Все оглянулись в сторону боярского дома. Освещенные утренним солнцем, верхами на лошадях возвращались холопы с блестящими косами на плечах, направляясь к озимому клину...

– Сами станут косить, – заговорили в толпе.

– Ни стыда в них, ни совести! Грех-то каков на себя принимают!

Все смотрели в ту сторону выжидательно. Холопы примчались к озимому клину, спрянули с седел. Как стрельцы в пешем строю, наступали на яркие, свежие, молодые ржи, нескладно – не на плечах, а впереди себя, лезвиями вниз, неся косы, словно уже занося над хлебами. Похоже было, что они вздумали резать под корень все зеленя подряд, не разбирая, чьи полосы...

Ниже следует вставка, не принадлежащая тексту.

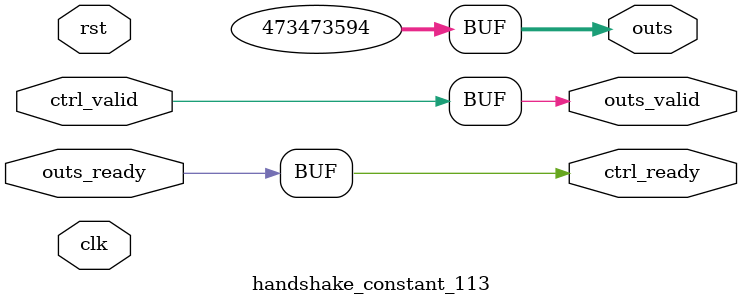
<source format=v>
`timescale 1ns / 1ps
module handshake_constant_113 #(
  parameter DATA_WIDTH = 32  // Default set to 32 bits
) (
  input                       clk,
  input                       rst,
  // Input Channel
  input                       ctrl_valid,
  output                      ctrl_ready,
  // Output Channel
  output [DATA_WIDTH - 1 : 0] outs,
  output                      outs_valid,
  input                       outs_ready
);
  assign outs       = 30'b011100001110001010001000111010;
  assign outs_valid = ctrl_valid;
  assign ctrl_ready = outs_ready;

endmodule

</source>
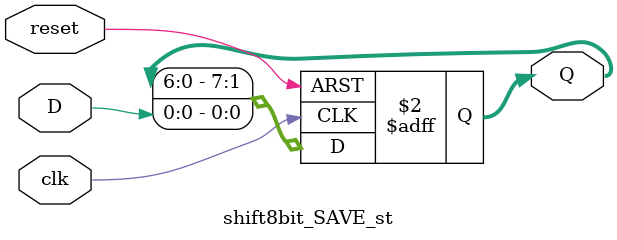
<source format=v>
module shift8bit_SAVE_st (input clk,input reset,input D, output reg [7:0] Q );
    always @(posedge clk or posedge reset) begin
        if (reset)
            Q <= 8'h00; 
        else
            Q <= {Q[6:0], D}; 
    end
endmodule


</source>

От овсов старика, покинув своих лошадей вместе с сохами на яровых полосах, толпа крестьян, словно притянутая неодолимою силой, подалась к дороге, которая отделяла озимые поля от яровых. Все стояли недвижно, смотря на злодейское дело. Иные из крестьян опирались, как на высокие посохи, на косовища, другие, с косами на плечах, заслоняли от солнца глаза заскорузлыми широкими черными ладонями.

Впереди прочих княжеских слуг наступал на озимые Никон. Вот он подступил вплотную к зеленой густой полосе и взмахнул косою. Над толпой крестьян пролетел тяжкий вздох. Коса сверкнула на солнце, и, хотя толпу отделяло от этого места расстояние в сотню шагов, в напряженной тишине все услыхали, как прозвенело лезвие о сочные зеленые стебли...

– Крест бы снял, окаянный! Ведь сатанинское дело творишь! – крикнул Никону длинный, сухой Пантюха.

– Басурманы, собаки! В поганской земле не бывает такого злодейства! – выкрикнул кто-то другой.

Вслед за Никоном остальные холопы шагнули в озимые.

– Батюшки светы! Да что же они сотворяют над нами! – тонко заголосила испитая Христоня. – Не смей, сатана! Не смей! Отступись! – закричала она с надрывным плачем и помчалась к своей полосе, на которой хозяйничал дюжий рыжебородый холоп, сокрушая хлеба.

– Голодом поморят робятишек! – послышался чей-то возглас.

Христоня, с сынишкой подростком Митей, запыхавшись, по своей полосе добежала до холопа и с причитанием вцепилась в его косу:

– Уйди, уйди, сатана, отступись! Задушу тебя! Под косу лягу!